About once a quarter I put together what I call “Highlight Reel” for the COA Board of Trustees. This quarter there seemed to be loads of very good news across a wide spectrum of the COA community, so I thought I’d share it with a much wider audience.
Dear Trustees,
It’s still cold — I don’t think it got above freezing yesterday — but it smells like spring. And we took the yellow “Enter Through Side Door to Conserve Heat” sign down from the Turrets front door, so that makes it officially spring.
There’s always a lot going on here, but this time around the good news feels more plentiful. As such, enjoy the many but brief blurbs of the Hopeful Spring Highlight Reel:
- Senior Moni Ayoub is a 2019/2020 Thomas J. Watson Fellow. She’ll be exploring domestic violence in Egypt, Tunisia, Argentina, and Sweden.
- Student Lika Uehara ’20 is a 2019 Projects for Peace winner and will be developing a mobile library for rural communities on Mexico’s Yucatan Peninsula.
- Faculty member Doreen Stabinsky has a co-authored a new book entitled Environmental Politics for a Changing World with her colleague Ronnie D. Lipschutz. The text was published by Rowman & Littlefield and can be purchased here on Amazon.
- Capital campaign success has meant that two faculty are now named chairs. Dr. Steven Ressel was recently named the Kim. M. Wentworth Chair in Environmental Studies. After excellent work and long-term negotiating by Lynn Boulger, Jodi Baker is now the Joanne Woodward and Paul Newman Chair in the Performing Arts. Recall that Joanne and Paul’s daughter Nell is a COA alumna from the early 1980s. That brings our total number of endowed faculty positions to 15.
- Trustees unanimously supported the purchase of a set of town homes to add about 30 new beds to our suite of COA-managed housing. We are finalizing the building inspection this week and, assuming all goes well, we will be under contract in just a few days and getting the place ready for students soon thereafter.
- Our Dean of Admission Heather Albert-Knopp organized a conference session called Major Issues: Moving Beyond the Major and Minor Conversationfor the upcoming National Association for College Admissions Counseling meeting this June. She’ll be collaborating with colleagues from Bard College, St. John’s College, and Hampshire College on that symposium.
- Bill Carpenter will be retiring this Spring. We’re working with Bill and local filmmaker Peter Logue in the publication of our 50th anniversary documentary film and using his last COA class (called The Big Bang, an intellectual and institutional history of COA) as a cornerstone for the film.
- All of the boxes have been checked for the Center for Human Ecology (with the town and state). Site work will begin next month and construction will begin in May. Please mark Saturday, May 25 on your calendars — that will be our ground breaking ceremony here on the COA campus!

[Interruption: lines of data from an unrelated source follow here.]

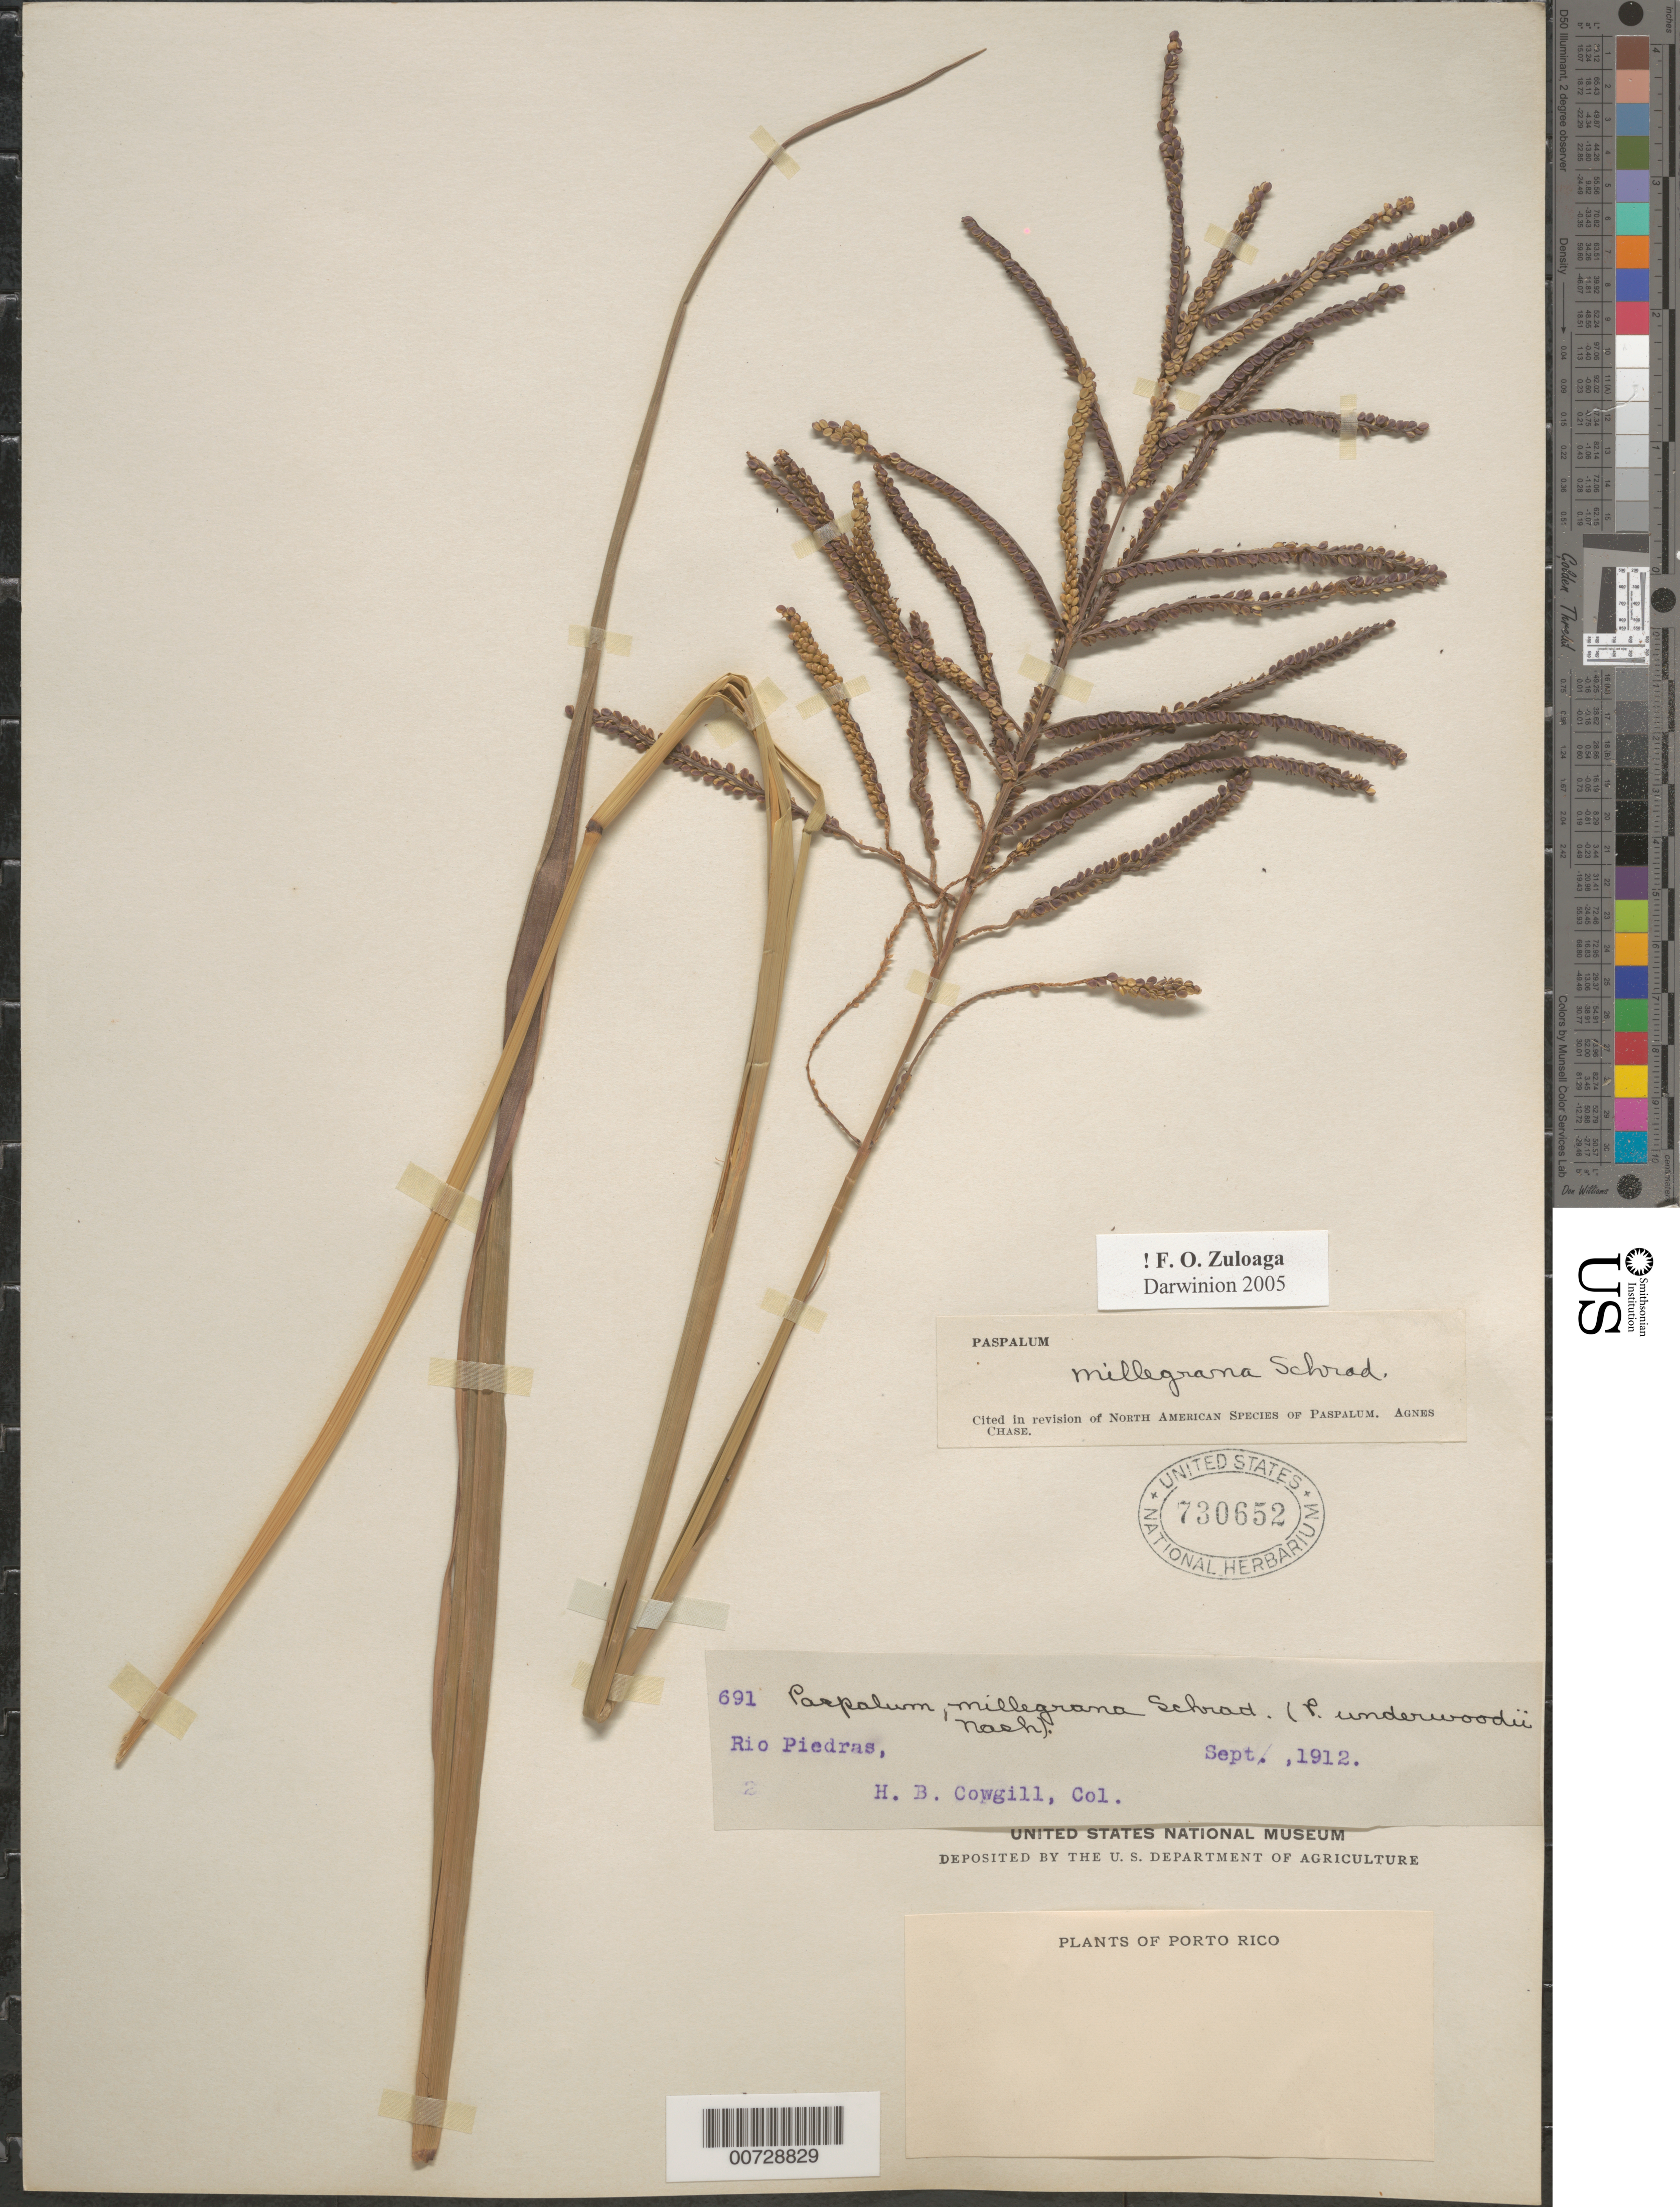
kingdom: Plantae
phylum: Tracheophyta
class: Liliopsida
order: Poales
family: Poaceae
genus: Paspalum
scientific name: Paspalum millegrana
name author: Schrad.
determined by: Chase, [M.] Agnes, (US)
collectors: H. Cowgill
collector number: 691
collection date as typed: Sep 1912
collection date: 1912-09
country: Puerto Rico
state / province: San Juan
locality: Rio Piedras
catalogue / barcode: US 730652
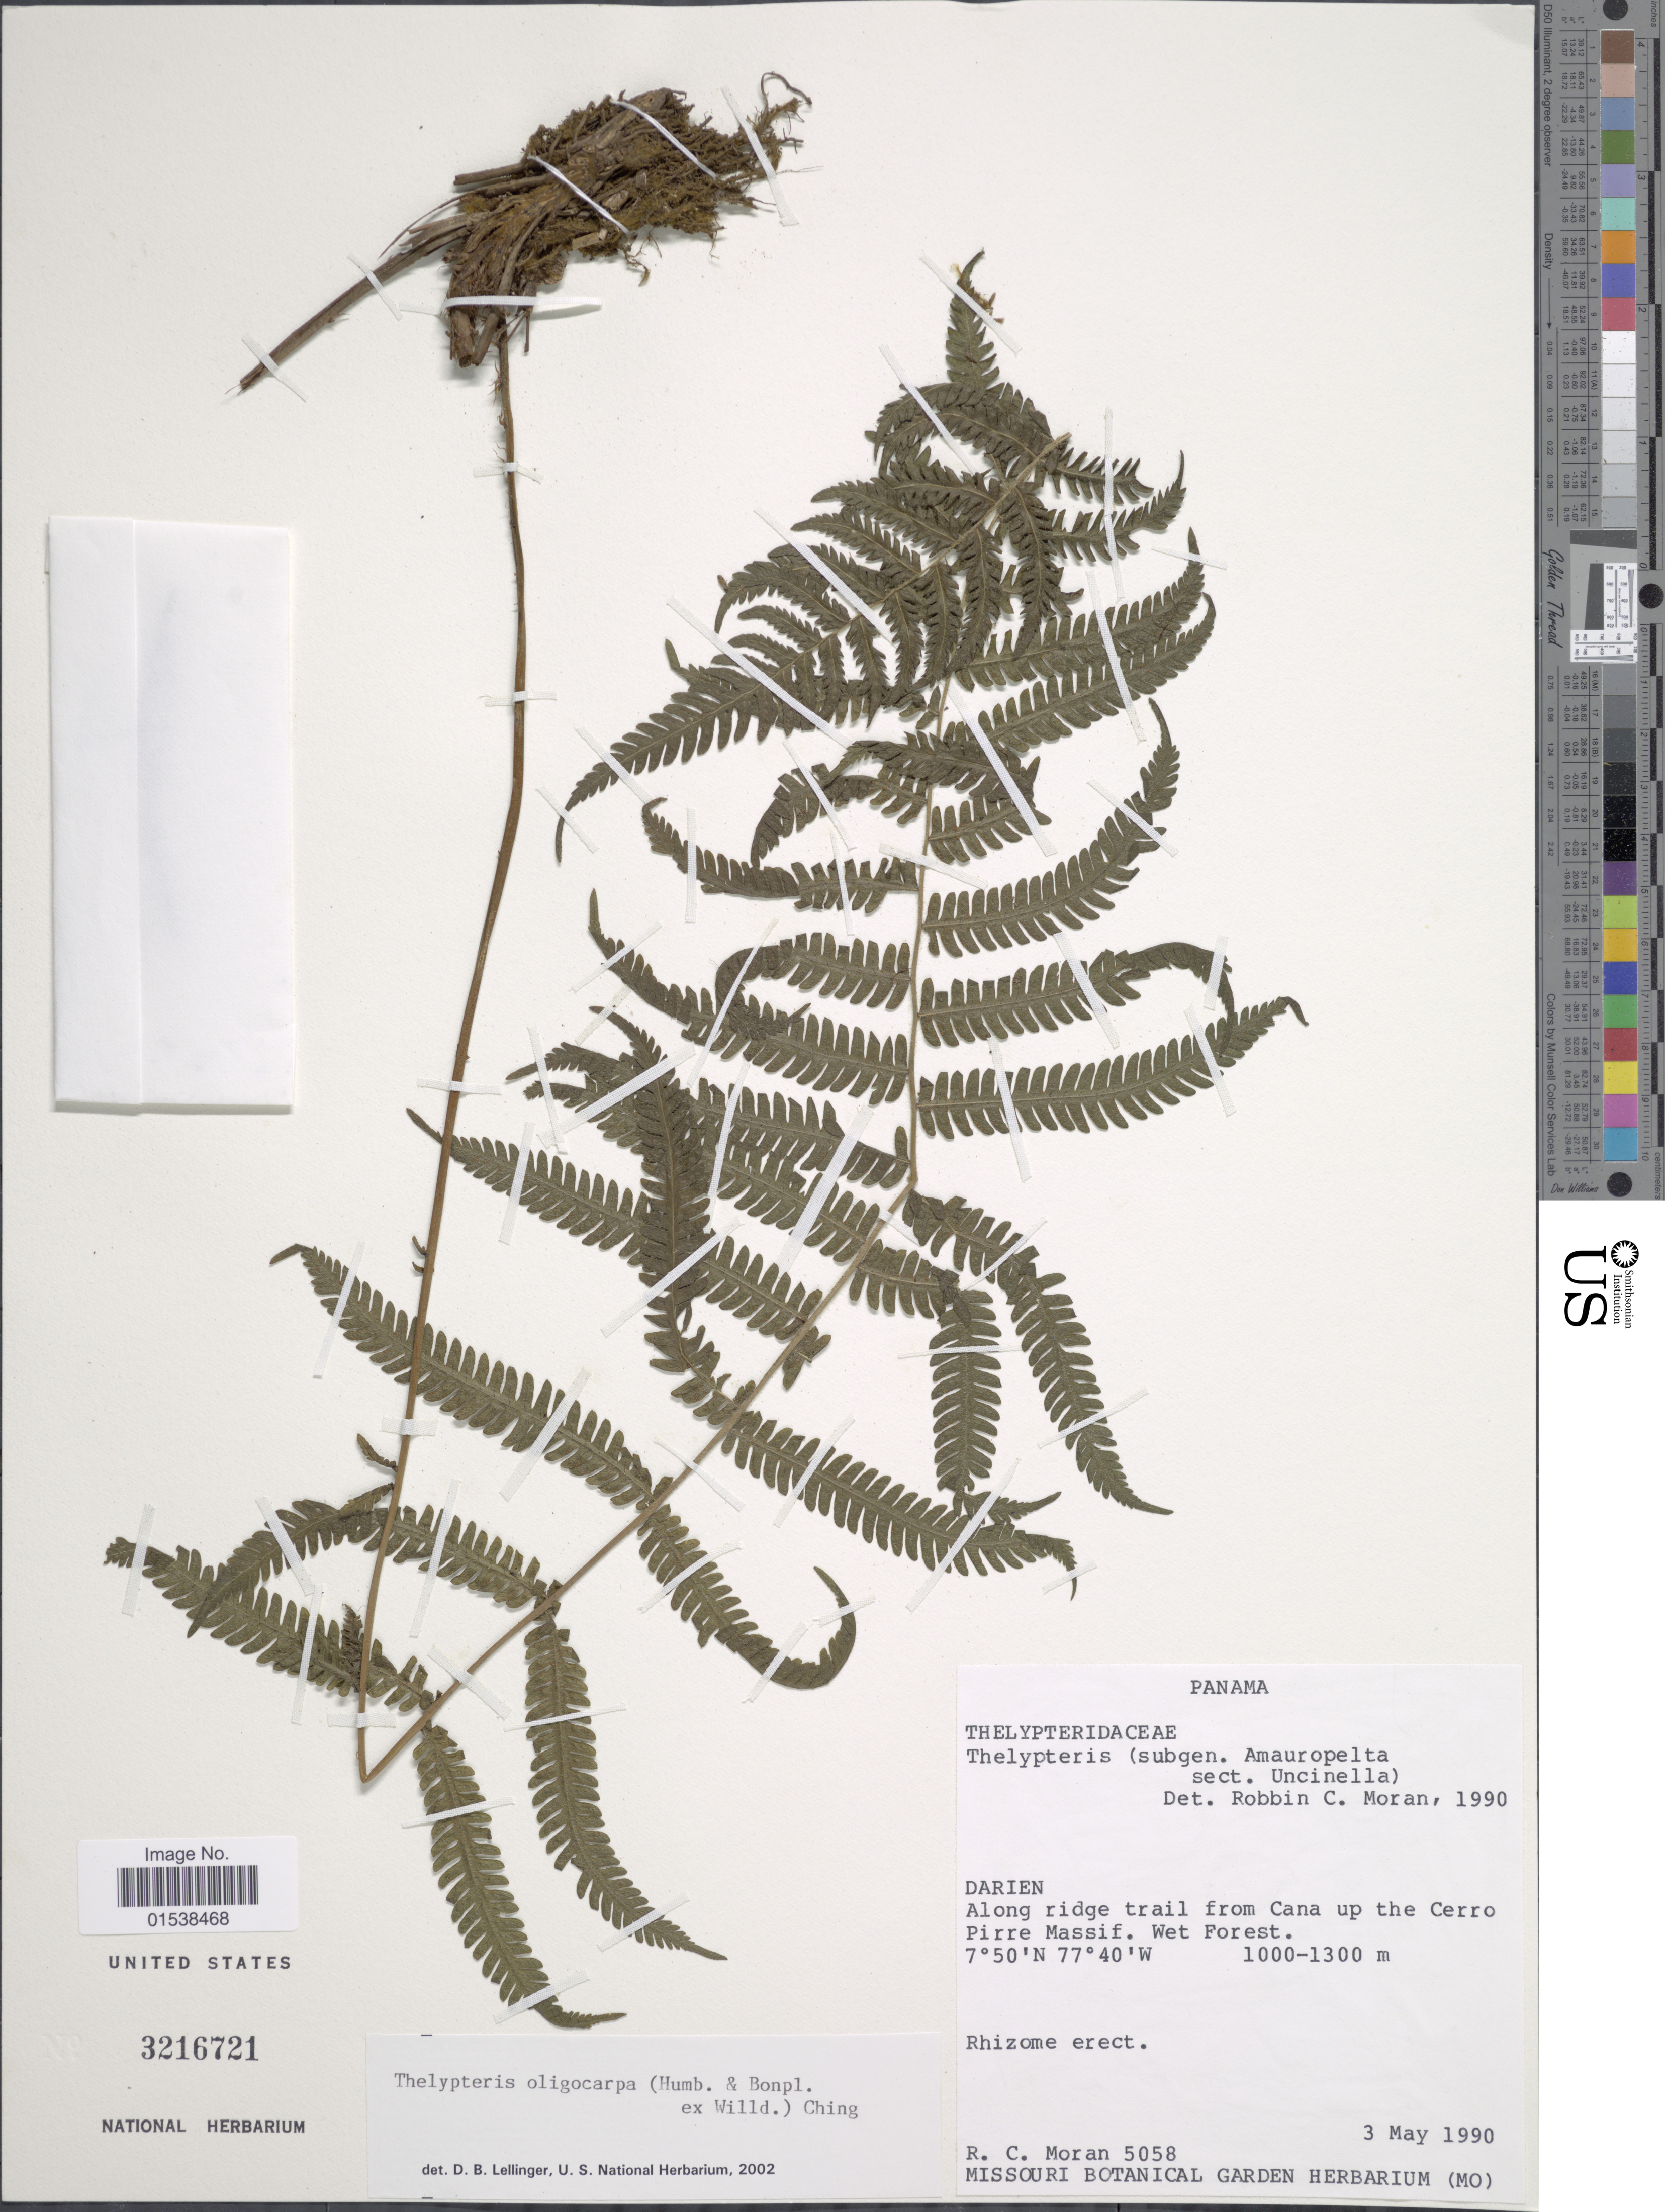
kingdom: Plantae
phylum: Tracheophyta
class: Polypodiopsida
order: Polypodiales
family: Thelypteridaceae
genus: Amauropelta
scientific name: Amauropelta oligocarpa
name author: (Humb. & Bonpl. ex Willd.) Pic. Serm.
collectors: R. C. Moran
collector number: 5058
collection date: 1990-05-03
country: Panama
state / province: Darién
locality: Along riadge trail from Cana up the Cerro Pirre Massif, wet forest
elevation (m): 1000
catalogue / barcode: US 3216721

- Graduation will be here before you know it — Saturday, June 8th. Our commencement speaker will be Koko Kondo, a Japanese peace activist, Hiroshima survivor, and featured personality in John Hersey’s Hiroshima.
- We have nine candidates to consider for the Administrative Dean/CFO position. In short order the selection committee (of trustees, staff, faculty, students) will narrow that field to three finalists who will visit campus this spring.
- Our friends and partners at MD365 held their annual Business Bootcamp, a program designed and led by our own Jay Friedlander. Ten startups pitched their business ideas in the Northeast Harbor Neighborhood House and COA alumnae Joanna Fogg and Teagan White of Bar Harbor Oyster Company were the Audience Choice award winners and received $5000 in support of their business.
- Ken Hill, former Faculty Dean is now Provost and should forever be addressed as Provost Hill!
I could go on, but I’ll let those sink in for awhile.
Enjoy the spring,
Darron
Ps. OK, one more:
- The tree sap is flowing and we will be tapping and boiling up our 2019 Château COA Small Batch Maple Syrup… it will be very expensive, but I should be able to cut you a deal! 😉
Sweet! (And not just the maple syrup.)